When crew member Daniel Kwan commits suicide by hurling himself into the plasma stream inside one of the Enterprise's engine nacelles, Captain Picard wants an explanation to send back to his family. Counselor Troi undertakes an investigation, and soon experiences potent telepathic images suggesting that a violent murder took place in nacelle control room years ago, when the ship was being built. By the time that it has become apparent that Kwan was driven to suicide by having seen these same "empathic echoes," Troi herself is under their spell -- and may become the next victim.
As show runner Jeri Taylor later recalled, this episode was culled from a year-old pitch from staff writer Brannon Braga about a "haunted room" on the Enterprise. The whole staff rushed to flesh out the idea, then gave the rough notes to staffer Rene Echevarria to draft the script. The result falls short on virtually every level.
For starters, the episode lands in a sort of uncanny valley of emotion. Because it wants to honor the late Gene Roddenberry's notions of future perfection, it can't fully embrace a story that makes sense. No one reacts to Daniel Kwan's suicide in a plausible way. Either suicide is so unthinkable in Starfleet in the 24th century that everyone should be utterly aghast and immediately suspicious of an outside influence, or they shouldn't spend so much time talking about how they can't understand why anyone would do such a thing. The closest you get to genuine emotion, ironically, comes when Data likens suicidal thoughts to a period from his "childhood," when he was developing new neural pathways... yet it still feels like a pretty strained analogy.
The suicide itself isn't a very compelling scene. First of all, it's asking too much of a "day player." Actor Tim Lounibos, playing Daniel Kwan, is called on to make the audience care about this character we've never seen before. He has to do it with over-the-top, soap operatic dialogue. And he has to do it wearing one of the more goofy forehead makeups the show ever served up. The staging is awkward too; Riker is standing right there next to him, yet makes no attempt at even a desperate lunge (though Kwan gives him ample warning). I doubt even an actor of, say, Patrick Stewart's caliber could have spun gold out of this straw.

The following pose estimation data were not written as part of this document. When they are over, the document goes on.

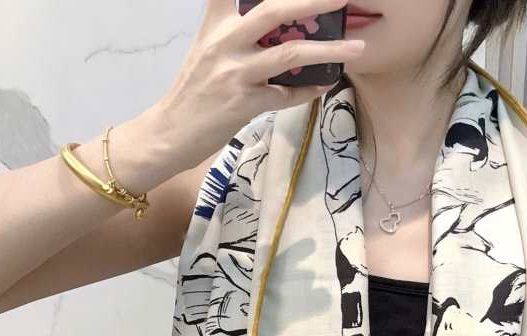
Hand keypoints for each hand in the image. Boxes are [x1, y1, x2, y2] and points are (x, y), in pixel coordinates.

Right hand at [156, 0, 365, 172]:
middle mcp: (226, 42)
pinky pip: (287, 95)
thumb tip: (275, 23)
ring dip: (328, 50)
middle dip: (313, 1)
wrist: (170, 133)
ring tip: (357, 47)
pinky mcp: (245, 103)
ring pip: (290, 54)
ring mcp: (236, 73)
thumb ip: (235, 30)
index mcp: (216, 23)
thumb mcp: (207, 49)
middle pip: (274, 10)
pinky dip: (309, 90)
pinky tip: (326, 84)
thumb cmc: (194, 92)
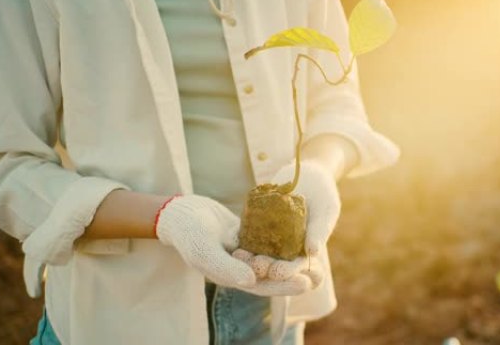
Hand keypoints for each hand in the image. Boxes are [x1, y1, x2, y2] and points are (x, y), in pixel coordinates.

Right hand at [156, 194, 318, 295]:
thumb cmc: (188, 234)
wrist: (179, 212)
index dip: (284, 286)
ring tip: (315, 255)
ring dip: (292, 257)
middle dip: (294, 275)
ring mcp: (245, 250)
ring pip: (273, 256)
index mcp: (232, 276)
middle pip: (273, 273)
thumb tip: (253, 281)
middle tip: (319, 275)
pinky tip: (302, 230)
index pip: (262, 286)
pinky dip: (283, 236)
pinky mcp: (247, 234)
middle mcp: (241, 266)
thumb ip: (227, 267)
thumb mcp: (204, 251)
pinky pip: (268, 236)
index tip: (304, 283)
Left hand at [237, 160, 339, 285]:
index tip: (278, 272)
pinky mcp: (258, 224)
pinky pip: (249, 233)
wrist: (307, 173)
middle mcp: (286, 249)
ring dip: (249, 256)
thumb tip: (313, 252)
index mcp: (305, 252)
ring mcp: (271, 237)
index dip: (288, 271)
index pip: (296, 266)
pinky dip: (242, 238)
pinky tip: (234, 240)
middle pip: (275, 262)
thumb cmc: (323, 193)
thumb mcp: (326, 210)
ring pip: (259, 251)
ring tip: (239, 256)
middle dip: (265, 266)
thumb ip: (320, 230)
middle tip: (255, 267)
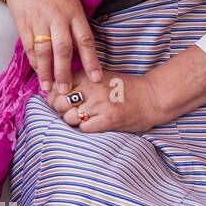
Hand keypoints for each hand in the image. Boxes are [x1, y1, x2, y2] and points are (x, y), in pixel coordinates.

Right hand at [0, 0, 102, 95]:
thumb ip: (76, 20)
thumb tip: (82, 44)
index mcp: (74, 11)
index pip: (85, 40)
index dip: (91, 61)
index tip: (95, 78)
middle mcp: (57, 18)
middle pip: (63, 50)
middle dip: (65, 72)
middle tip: (67, 90)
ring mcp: (39, 22)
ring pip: (44, 52)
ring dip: (46, 72)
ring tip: (49, 87)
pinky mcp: (23, 24)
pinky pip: (29, 47)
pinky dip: (33, 61)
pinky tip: (37, 71)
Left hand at [47, 68, 165, 133]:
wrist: (153, 96)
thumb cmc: (124, 89)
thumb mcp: (100, 77)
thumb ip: (79, 82)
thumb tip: (52, 91)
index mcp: (88, 77)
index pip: (56, 87)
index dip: (53, 97)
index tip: (57, 101)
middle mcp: (91, 89)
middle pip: (59, 103)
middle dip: (60, 110)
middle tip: (69, 112)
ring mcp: (100, 105)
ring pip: (69, 117)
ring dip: (72, 121)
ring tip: (82, 119)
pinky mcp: (109, 120)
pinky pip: (84, 128)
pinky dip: (85, 129)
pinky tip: (93, 125)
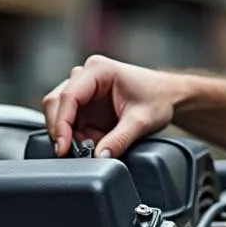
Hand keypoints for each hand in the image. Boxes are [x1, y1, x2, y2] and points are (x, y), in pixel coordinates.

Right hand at [41, 55, 185, 158]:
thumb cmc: (158, 98)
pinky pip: (71, 120)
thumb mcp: (141, 122)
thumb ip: (119, 140)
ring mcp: (84, 88)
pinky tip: (94, 139)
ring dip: (70, 133)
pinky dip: (77, 134)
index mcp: (98, 70)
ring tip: (92, 144)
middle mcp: (86, 75)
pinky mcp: (85, 102)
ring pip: (60, 111)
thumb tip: (100, 156)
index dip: (61, 124)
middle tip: (72, 152)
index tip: (63, 147)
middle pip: (56, 102)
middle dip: (61, 130)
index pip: (68, 96)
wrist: (168, 96)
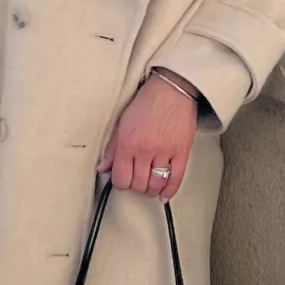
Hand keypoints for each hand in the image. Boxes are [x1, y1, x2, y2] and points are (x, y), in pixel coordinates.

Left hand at [100, 74, 197, 197]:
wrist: (172, 89)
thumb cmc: (147, 102)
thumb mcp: (122, 123)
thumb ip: (112, 148)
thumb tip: (103, 167)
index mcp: (128, 142)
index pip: (121, 178)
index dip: (120, 183)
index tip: (123, 180)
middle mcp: (146, 149)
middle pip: (138, 184)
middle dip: (136, 186)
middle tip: (137, 181)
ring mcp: (165, 152)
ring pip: (156, 184)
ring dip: (151, 189)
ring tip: (149, 186)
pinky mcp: (182, 152)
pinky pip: (176, 178)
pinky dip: (169, 191)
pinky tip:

But poor guest star Lounibos is hardly the only one giving a shaky performance here. Mark Rolston plays the murderer Pierce, and either by script, directorial advice, or personal choice, is hitting every cliche of "TV murderous sociopath." And one of the victims, Marla Finn, is played by Marina Sirtis' longtime stand-in, Nora Leonhardt. She gets just a line or two, one of them repeatedly shrieking "NO!" at the top her lungs before a comical scream. (And I hear a bit of a Texan accent slipping in there, which is quite incongruous for a Starfleet officer, absent any actual character development to set that up.)
Not that the main actors are doing their finest work here, either. It turns out that most of this episode is happening inside of Counselor Troi's head, and much of the cast took that as a cue to behave more broadly than usual. And because some of them were confused by the slapdash script, they didn't confine their broadness to "dream sequence" scenes. According to Rene Echevarria, Jonathan Frakes believed that the scene where Worf awkwardly approaches Riker about his emerging relationship with Troi was part of the hallucination. There was brief talk of reshooting the resulting strange performance.
The few scenes that work are the ones that seem like they could have been lifted from this episode and dropped into any other. Troi's story about sense memories, and Worf's response of likening it to his fire vision quests, is a nice bonding moment between the characters. I'm not sure it paves the way to a believable romantic relationship between them later in the episode, but I chalk that up more to the surrounding soap opera than the absence of rapport between the characters.
Perhaps knowing that he had ground to make up on a deficient script, director Cliff Bole really pulls out the stops in his camera work. There's an unusually large amount of conspicuous handheld camera here for a Star Trek: The Next Generation episode. And there are several odd setups, from the rack focus/pan off the red alert signal that opens the episode to the cockeyed glimpses of murderous Pierce's memories. These visual tricks hardly save the episode, but they do generate a modicum of interest along the way.
Other observations:
- What is the logic of having a one-way force field in the nacelle control tube? I would think you wouldn't want anything getting in any more than you'd want anything getting out.
- Troi should know immediately that her vision shows the killer looking at his own reflection; the communicator on the wrong side of the chest is an instant giveaway.